In a lengthy editorial on Sunday, the Wall Street Journal took a strong stand against the public option, calling it the end of private health insurance: “Not only will the new program become the default coverage for the uninsured, but Democrats intend to game the system to precipitate — or if need be, coerce — an exodus to government from private insurance. Soon enough, that will be the only ‘option’ left.”
Our Bodies Ourselves Executive Director Judy Norsigian left this comment in response:
As a longtime women’s health advocate and a co-author of “Our Bodies, Ourselves,” I am appalled at the misleading and incomplete picture offered by this commentary. Your readers deserve better.
If anything, it is the private insurance industry that is well-equipped to “game” the system to its advantage and eventually kill the public option. This already has been demonstrated in cases where private insurers successfully ran end runs around state-level requirements (such as those forbidding the exclusion of people on the basis of pre-existing conditions).
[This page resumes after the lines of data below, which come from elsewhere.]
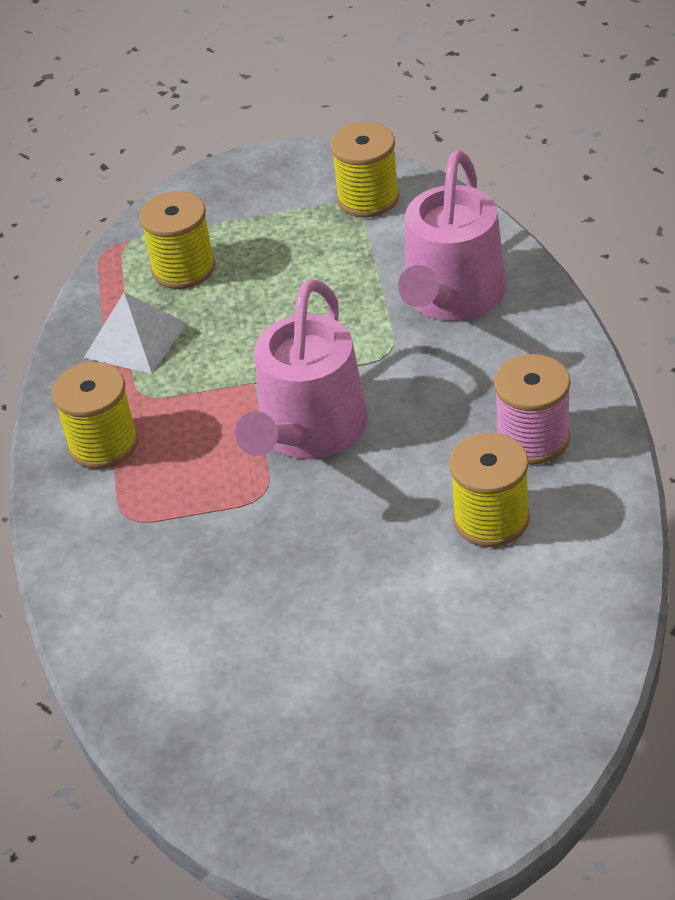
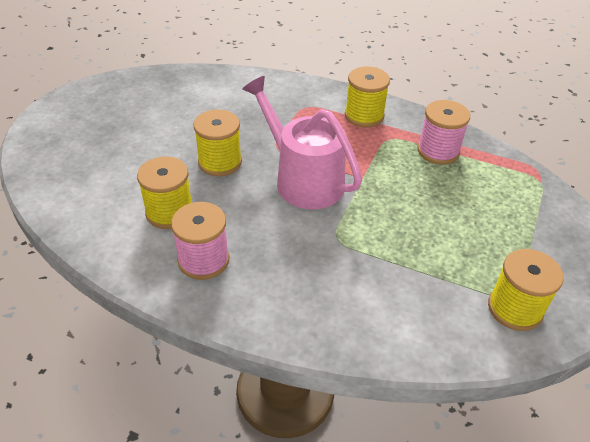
camera: 115 degrees right, 0 degrees up
white pyramid [84,292,187,374] -> pink spool [417,100,470,165]
yellow spool [139,191,215,289] -> yellow spool moved to [194,109,242,176]
pink watering can [398,150,506,321] -> none

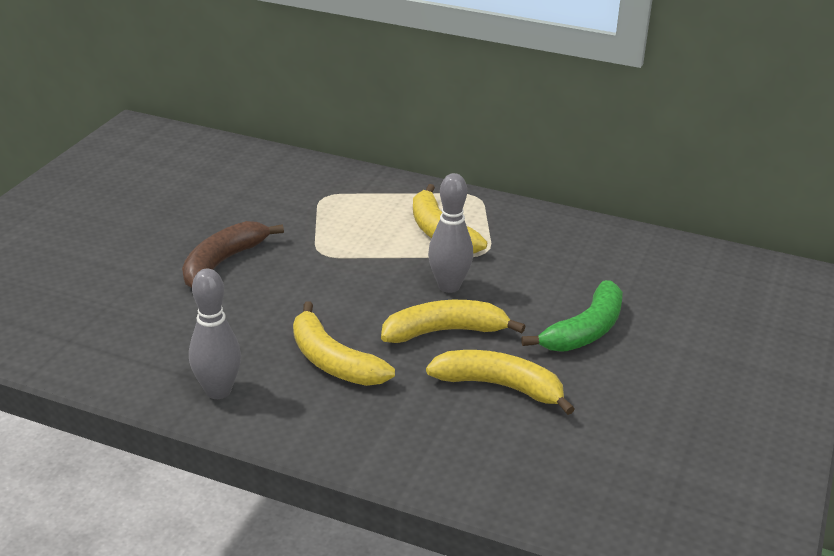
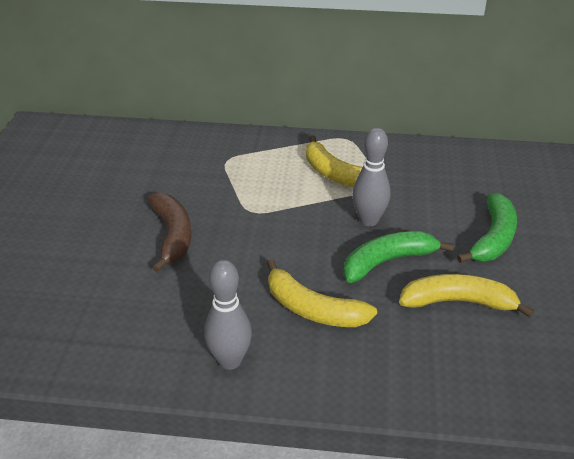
camera: 15 degrees left, 5 degrees up
brown banana [182,221,284,288] -> brown banana turned 150 degrees clockwise [147,192,191,272]
yellow banana [381,300,526,343] -> green banana [343,231,454,283]

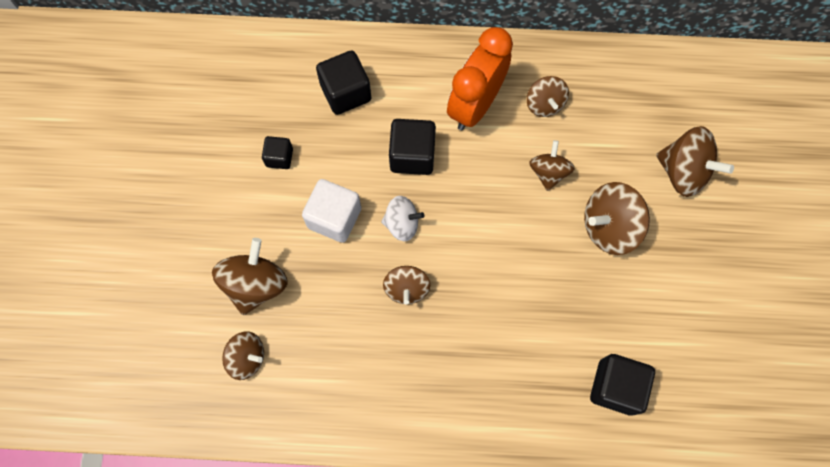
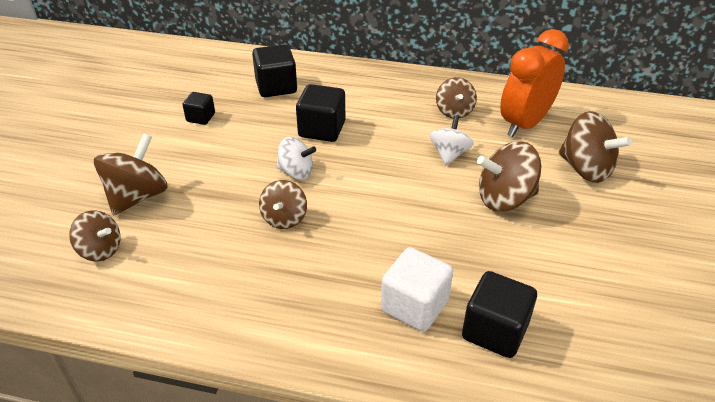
camera: 10 degrees right, 30 degrees down
white cube [302,179,361,243] -> white cube moved to [381,247,453,332]
orange clock [447,27,513,130] -> orange clock moved to [500,29,569,137]
brown spinning top [529,140,575,191] -> white spinning top [430,116,473,165]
What would work best for everyone is single-payer health care, and even with the misinformation purveyed by the well-heeled insurance industry, most of the American public sees thru the distortions and still support the single payer approach.
The website of Physicians for a National Health Program is an excellent place to find a detailed account of why the insurance industry is actually KEEPING so many Americans from getting the full and affordable coverage that they deserve. So is the current issue of THE NATION magazine.
Here’s information and resources from PNHP on single payer health insurance.
The Nation’s section on health care policy includes this editorial urging progressives to support incremental improvements in public programs (while favoring a comprehensive national health insurance program) and a bunch of new stories: Kate Michelman, former president of NARAL Pro-Choice America, describes how two medical crises in her family added up to financial disaster; Noam Chomsky (video) explains the lag between public will to de-privatize healthcare and political plans to implement a new system; Tara McKelvey on how the privatization of veterans’ healthcare limits the government’s ability to honor those who serve; and much more …
Plus: Maine lawmakers last week passed a non-binding resolution calling on President Obama and Congress to establish a single-payer health system. Here’s the joint resolution, which the Senate passed by a 20-15 vote; the House vote was 91-52. The vote came months after a poll of nearly 600 Maine physicians showed a majority favor a single payer or “Medicare for all” approach, reports the AP.